BRIEF 1
Render the listing below as a numbered list, leaving out blank lines, from the line containing "- 对于**任何公式A**" through the line containing "### 逻辑等价式(logical equivalent)", with both of those lines included.
[[ TEXT EXCERPT, beginning ]]
From Jamaica and born to a Jamaican father and Venezuelan mother, Shara McCallum has published six books in the US & UK, including her most recent, No Ruined Stone, winner of the 2022 Hurston/Wright Legacy Award for Poetry. An anthology of her poems translated into Spanish by Adalber Salas Hernández, La historia es un cuarto, was published in 2021 in Mexico. McCallum is an Edwin Erle Sparks Professor of English at Penn State University, is on the faculty of the Pacific University Low-residency MFA, and served as the 2021-22 Penn State Laureate.
About the Books
When Your Sky Runs Into Mine is a memoir-in-verse recounting one woman’s transnational journey through multiple cultures and across several borders. An ekphrastic conversation between niece and uncle, Rooja Mohassessy’s poems pay homage to her uncle, the prominent Iranian painter and sculptor, Bahman Mohassess (1931-2010) who facilitated her emigration from Iran at the height of the Iran-Iraq war. The collection follows the coming-of-age journey of an adolescent toward self-realization and freedom.
[[ TEXT EXCERPT, end ]]
[[ EXCERPTED DATA, beginning ]]
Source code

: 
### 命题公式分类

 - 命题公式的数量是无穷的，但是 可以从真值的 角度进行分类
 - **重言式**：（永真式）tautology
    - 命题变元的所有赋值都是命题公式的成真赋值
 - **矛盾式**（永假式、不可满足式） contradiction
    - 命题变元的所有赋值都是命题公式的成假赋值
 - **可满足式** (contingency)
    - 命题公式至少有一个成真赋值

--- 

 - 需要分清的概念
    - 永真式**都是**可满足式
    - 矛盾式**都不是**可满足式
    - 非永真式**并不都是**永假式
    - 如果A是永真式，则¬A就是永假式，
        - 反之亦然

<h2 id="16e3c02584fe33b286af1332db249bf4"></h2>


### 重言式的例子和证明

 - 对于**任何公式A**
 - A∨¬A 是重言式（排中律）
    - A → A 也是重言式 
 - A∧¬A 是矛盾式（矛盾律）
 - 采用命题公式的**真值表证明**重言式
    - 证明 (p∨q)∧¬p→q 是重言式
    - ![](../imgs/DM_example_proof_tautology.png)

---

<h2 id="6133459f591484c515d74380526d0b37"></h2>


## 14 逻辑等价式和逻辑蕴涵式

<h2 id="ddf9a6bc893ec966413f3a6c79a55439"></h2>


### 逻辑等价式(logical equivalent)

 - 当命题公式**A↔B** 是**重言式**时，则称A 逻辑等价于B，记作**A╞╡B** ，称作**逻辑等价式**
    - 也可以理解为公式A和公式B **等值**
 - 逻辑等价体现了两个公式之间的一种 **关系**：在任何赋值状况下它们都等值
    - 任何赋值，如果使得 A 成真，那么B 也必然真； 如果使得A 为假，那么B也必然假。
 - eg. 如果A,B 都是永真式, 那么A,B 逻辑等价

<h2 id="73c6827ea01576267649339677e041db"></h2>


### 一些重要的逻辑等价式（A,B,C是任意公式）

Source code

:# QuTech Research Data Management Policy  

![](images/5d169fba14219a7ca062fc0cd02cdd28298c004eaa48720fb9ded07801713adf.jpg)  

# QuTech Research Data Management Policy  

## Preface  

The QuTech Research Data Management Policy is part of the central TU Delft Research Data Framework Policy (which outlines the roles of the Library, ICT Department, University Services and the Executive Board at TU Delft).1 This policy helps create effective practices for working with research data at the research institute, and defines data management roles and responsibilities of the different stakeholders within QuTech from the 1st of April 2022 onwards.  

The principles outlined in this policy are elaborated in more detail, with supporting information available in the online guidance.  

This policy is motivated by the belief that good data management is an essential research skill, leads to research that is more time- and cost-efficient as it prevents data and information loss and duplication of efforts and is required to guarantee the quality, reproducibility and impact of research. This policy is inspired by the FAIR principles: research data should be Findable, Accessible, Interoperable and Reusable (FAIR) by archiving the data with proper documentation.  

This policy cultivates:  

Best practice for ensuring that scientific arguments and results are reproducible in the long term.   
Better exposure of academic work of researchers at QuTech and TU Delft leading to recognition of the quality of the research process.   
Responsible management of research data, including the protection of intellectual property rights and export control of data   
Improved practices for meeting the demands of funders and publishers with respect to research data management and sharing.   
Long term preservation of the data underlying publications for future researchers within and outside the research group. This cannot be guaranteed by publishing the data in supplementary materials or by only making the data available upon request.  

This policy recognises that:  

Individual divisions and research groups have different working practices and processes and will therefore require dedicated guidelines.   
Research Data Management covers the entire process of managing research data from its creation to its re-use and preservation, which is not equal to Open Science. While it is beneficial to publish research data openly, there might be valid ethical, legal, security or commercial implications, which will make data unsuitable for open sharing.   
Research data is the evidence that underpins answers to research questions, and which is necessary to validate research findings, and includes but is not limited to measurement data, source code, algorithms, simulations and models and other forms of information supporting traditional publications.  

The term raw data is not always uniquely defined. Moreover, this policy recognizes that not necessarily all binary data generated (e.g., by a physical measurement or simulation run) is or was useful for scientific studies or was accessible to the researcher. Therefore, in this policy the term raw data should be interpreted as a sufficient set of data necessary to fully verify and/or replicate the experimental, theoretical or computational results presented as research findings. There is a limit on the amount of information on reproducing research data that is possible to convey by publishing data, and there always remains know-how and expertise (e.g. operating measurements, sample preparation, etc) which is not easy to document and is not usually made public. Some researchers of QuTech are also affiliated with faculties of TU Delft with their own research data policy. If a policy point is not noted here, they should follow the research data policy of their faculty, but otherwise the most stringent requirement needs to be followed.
[[ EXCERPTED DATA, end ]]
BRIEF 2
Translate this sentence from the text about the poetry books into Spanish: "The collection follows the coming-of-age journey of an adolescent toward self-realization and freedom."

EXERCISE SOLUTION 1
1.  - 对于**任何公式A**
2.  - A∨¬A 是重言式（排中律）
3.     - A → A 也是重言式 
4.  - A∧¬A 是矛盾式（矛盾律）
5.  - 采用命题公式的**真值表证明**重言式
6.     - 证明 (p∨q)∧¬p→q 是重言式
7.     - ![](../imgs/DM_example_proof_tautology.png)
8. ---
9. <h2 id="6133459f591484c515d74380526d0b37"></h2>
10. ## 14 逻辑等价式和逻辑蕴涵式
11. <h2 id="ddf9a6bc893ec966413f3a6c79a55439"></h2>
12. ### 逻辑等价式(logical equivalent)

EXERCISE SOLUTION 2
La colección sigue el viaje de maduración de una adolescente hacia la autorrealización y la libertad.